• _TASK INPUT_:
# # # # # # #

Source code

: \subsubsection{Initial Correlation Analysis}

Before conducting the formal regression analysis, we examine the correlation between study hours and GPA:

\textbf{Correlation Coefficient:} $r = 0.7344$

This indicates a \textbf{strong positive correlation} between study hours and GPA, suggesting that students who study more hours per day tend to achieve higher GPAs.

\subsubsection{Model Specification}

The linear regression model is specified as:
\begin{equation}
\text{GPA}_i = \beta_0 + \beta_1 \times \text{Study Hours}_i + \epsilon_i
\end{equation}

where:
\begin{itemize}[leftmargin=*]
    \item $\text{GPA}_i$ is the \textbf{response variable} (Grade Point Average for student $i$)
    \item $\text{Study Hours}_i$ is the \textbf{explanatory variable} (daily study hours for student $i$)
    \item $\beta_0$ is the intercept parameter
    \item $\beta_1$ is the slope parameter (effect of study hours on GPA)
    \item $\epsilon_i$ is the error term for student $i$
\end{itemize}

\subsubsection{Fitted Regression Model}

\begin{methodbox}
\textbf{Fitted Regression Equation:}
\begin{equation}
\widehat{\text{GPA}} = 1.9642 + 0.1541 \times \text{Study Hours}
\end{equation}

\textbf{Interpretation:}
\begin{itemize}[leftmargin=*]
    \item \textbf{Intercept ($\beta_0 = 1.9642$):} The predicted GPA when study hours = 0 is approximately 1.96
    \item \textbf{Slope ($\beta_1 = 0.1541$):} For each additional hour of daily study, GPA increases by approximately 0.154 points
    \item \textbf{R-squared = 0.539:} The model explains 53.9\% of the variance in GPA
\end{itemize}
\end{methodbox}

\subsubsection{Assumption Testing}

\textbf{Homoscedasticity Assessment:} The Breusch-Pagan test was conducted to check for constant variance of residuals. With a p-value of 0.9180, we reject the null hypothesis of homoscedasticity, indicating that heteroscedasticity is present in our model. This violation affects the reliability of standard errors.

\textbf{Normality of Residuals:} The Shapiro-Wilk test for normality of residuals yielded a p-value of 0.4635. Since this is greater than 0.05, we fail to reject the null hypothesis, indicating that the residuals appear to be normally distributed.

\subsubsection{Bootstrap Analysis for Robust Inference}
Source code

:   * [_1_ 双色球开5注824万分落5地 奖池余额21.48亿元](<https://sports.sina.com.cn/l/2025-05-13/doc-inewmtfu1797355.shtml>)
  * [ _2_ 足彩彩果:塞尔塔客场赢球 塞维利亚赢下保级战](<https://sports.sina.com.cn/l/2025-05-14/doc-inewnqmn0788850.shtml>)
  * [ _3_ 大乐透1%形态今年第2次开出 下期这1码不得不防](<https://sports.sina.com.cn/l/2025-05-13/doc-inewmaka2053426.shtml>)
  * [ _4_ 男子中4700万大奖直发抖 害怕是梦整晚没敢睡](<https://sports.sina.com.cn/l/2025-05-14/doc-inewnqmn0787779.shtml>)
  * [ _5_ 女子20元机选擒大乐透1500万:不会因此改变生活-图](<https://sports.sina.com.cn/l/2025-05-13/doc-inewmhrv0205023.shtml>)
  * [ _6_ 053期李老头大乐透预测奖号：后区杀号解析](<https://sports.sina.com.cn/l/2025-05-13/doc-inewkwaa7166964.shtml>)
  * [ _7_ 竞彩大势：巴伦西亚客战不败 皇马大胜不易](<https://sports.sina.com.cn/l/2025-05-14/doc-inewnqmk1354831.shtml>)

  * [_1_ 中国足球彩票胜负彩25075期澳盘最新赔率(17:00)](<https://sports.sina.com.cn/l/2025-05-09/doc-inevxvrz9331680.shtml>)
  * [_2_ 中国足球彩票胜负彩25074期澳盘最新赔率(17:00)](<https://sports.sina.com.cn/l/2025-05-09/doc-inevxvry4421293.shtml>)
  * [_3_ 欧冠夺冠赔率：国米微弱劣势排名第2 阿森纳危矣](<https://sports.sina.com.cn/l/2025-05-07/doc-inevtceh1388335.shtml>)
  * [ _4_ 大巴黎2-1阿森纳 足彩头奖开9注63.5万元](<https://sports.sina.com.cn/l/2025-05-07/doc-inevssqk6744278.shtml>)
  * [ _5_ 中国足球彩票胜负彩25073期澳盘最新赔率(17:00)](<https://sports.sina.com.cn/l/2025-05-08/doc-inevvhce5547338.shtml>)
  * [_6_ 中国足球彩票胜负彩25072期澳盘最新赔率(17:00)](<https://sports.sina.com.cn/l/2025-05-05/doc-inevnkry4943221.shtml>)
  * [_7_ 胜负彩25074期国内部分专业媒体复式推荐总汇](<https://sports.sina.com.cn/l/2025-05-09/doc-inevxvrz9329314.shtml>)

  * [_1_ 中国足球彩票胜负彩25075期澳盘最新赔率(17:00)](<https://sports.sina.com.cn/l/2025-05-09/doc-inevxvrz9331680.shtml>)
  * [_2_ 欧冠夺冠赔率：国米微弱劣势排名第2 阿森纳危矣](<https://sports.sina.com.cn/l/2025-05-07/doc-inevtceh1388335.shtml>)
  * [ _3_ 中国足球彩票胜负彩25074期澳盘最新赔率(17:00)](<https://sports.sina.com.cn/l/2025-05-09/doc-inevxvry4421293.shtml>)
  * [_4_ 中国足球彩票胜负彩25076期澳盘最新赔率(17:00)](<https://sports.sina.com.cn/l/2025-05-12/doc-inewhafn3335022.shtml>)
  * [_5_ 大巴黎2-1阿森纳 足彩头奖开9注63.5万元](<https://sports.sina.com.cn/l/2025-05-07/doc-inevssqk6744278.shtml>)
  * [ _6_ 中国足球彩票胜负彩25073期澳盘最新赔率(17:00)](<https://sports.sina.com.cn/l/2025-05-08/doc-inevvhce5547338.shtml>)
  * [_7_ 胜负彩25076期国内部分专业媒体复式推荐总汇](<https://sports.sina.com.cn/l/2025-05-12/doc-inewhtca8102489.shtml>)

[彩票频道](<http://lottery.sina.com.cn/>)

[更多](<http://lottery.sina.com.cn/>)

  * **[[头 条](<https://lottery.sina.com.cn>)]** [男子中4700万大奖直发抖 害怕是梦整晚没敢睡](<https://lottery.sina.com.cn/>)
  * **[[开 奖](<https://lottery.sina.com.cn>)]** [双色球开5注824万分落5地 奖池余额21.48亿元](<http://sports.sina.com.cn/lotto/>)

# # # # # # #

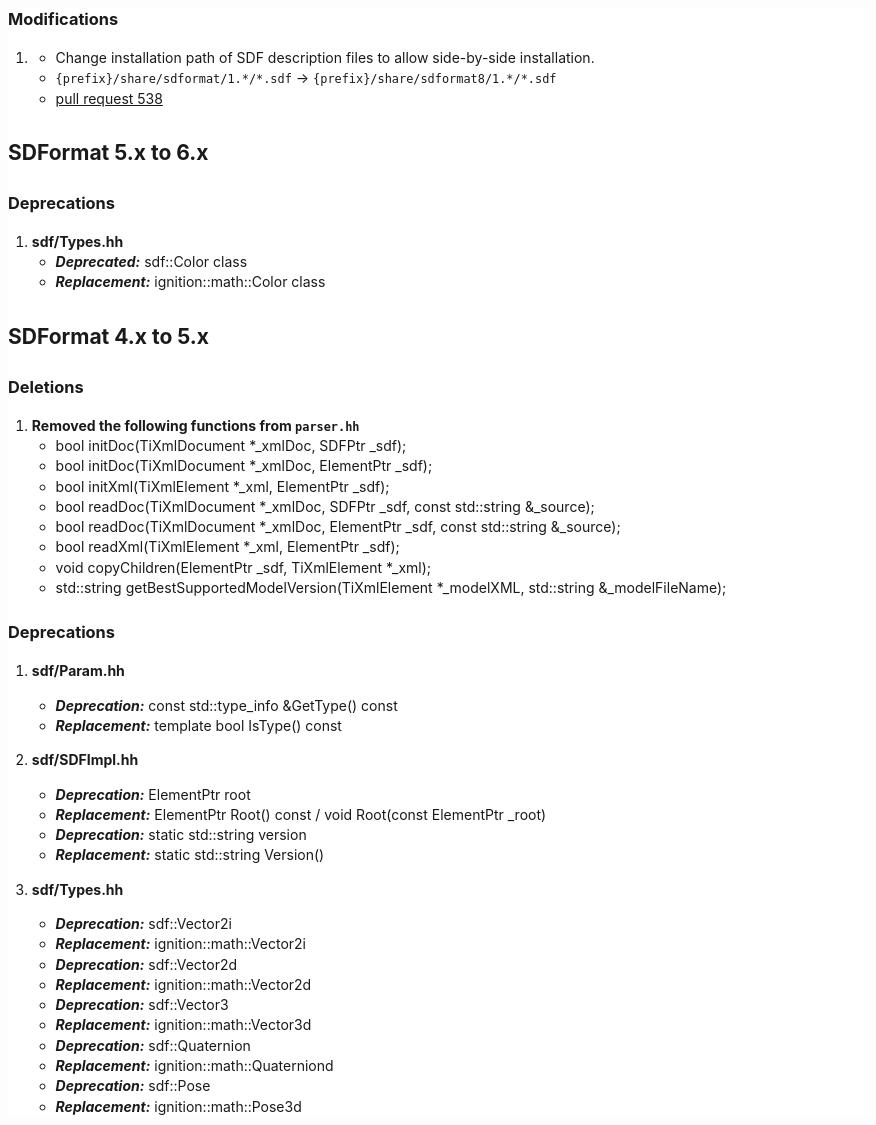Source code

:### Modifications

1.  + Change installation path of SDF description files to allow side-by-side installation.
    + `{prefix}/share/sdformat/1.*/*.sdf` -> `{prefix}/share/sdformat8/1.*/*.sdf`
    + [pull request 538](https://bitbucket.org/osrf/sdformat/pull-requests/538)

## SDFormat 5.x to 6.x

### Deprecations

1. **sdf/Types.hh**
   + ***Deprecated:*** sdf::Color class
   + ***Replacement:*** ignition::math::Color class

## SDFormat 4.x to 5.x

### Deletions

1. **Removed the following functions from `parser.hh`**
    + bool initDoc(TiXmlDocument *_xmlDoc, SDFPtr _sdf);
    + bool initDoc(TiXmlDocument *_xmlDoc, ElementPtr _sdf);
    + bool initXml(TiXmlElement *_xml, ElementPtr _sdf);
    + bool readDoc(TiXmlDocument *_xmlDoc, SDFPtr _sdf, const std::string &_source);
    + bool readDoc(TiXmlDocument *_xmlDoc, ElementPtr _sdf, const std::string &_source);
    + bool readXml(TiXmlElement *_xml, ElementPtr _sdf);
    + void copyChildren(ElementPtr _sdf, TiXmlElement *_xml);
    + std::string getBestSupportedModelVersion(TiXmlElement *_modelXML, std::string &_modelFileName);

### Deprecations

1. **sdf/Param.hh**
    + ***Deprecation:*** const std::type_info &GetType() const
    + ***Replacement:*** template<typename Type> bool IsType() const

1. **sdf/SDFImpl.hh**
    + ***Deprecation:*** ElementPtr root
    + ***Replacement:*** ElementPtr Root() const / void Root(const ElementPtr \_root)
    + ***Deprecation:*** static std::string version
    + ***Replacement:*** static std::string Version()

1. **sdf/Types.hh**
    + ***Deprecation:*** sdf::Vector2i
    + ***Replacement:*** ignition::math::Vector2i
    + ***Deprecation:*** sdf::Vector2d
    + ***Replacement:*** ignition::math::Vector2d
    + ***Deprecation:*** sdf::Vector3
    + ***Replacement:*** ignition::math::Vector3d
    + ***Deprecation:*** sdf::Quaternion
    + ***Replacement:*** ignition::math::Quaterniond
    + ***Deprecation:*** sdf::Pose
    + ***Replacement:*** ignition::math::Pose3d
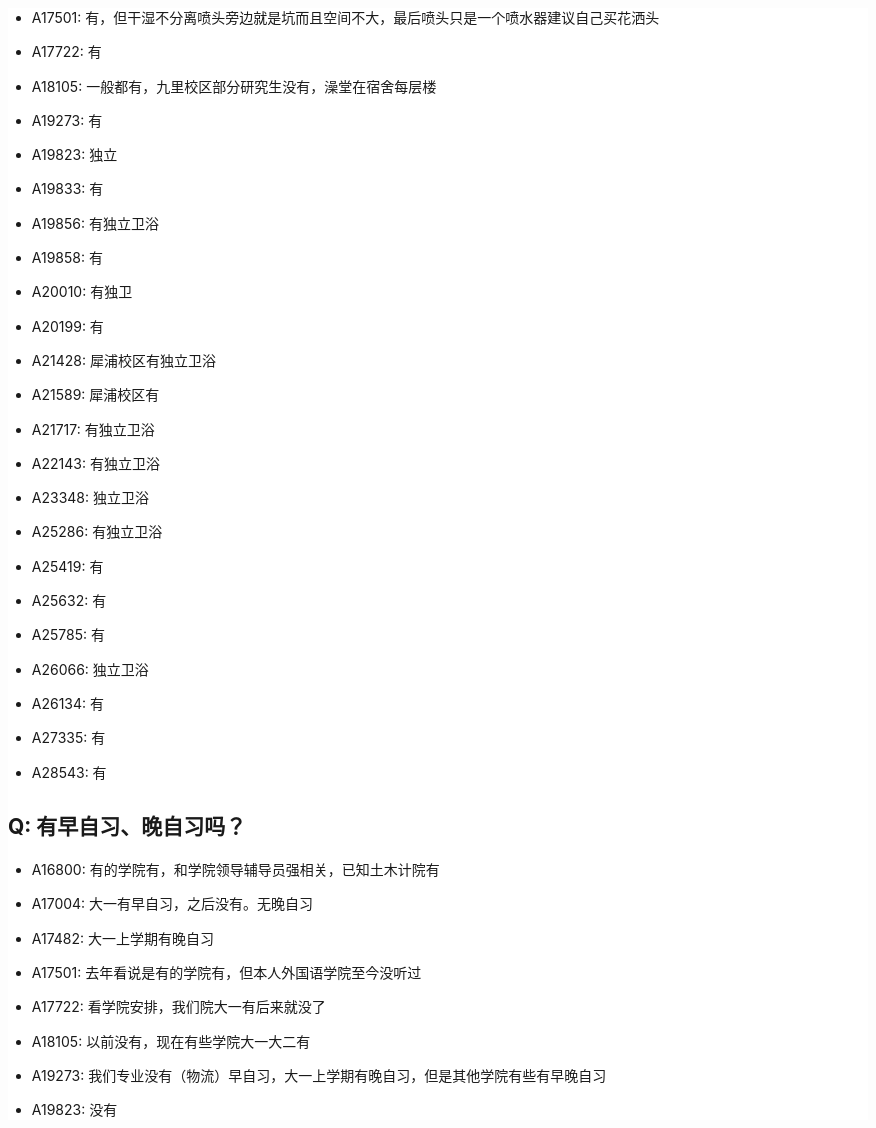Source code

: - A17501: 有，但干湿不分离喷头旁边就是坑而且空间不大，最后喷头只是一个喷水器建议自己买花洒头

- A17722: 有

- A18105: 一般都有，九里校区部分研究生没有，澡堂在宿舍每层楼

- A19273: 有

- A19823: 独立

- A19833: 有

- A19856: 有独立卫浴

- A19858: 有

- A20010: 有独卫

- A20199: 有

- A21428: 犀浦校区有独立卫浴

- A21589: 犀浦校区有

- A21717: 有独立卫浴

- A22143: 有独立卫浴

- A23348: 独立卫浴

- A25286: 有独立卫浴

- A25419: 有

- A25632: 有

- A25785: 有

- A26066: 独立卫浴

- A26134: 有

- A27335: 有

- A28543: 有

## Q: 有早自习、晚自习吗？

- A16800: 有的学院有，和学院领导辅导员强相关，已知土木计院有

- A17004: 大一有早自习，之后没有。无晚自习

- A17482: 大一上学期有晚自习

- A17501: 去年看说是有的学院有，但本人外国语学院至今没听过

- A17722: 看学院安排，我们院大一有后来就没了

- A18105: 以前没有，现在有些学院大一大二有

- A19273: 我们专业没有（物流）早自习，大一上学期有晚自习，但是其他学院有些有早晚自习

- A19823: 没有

# # # # # # #

• _JOB_: The string "subsubsection" shows up in some lines of the listing. Copy each such line.

• _EXERCISE OUTPUT_:
: \subsubsection{Initial Correlation Analysis}
\subsubsection{Model Specification}
\subsubsection{Fitted Regression Model}
\subsubsection{Assumption Testing}
\subsubsection{Bootstrap Analysis for Robust Inference}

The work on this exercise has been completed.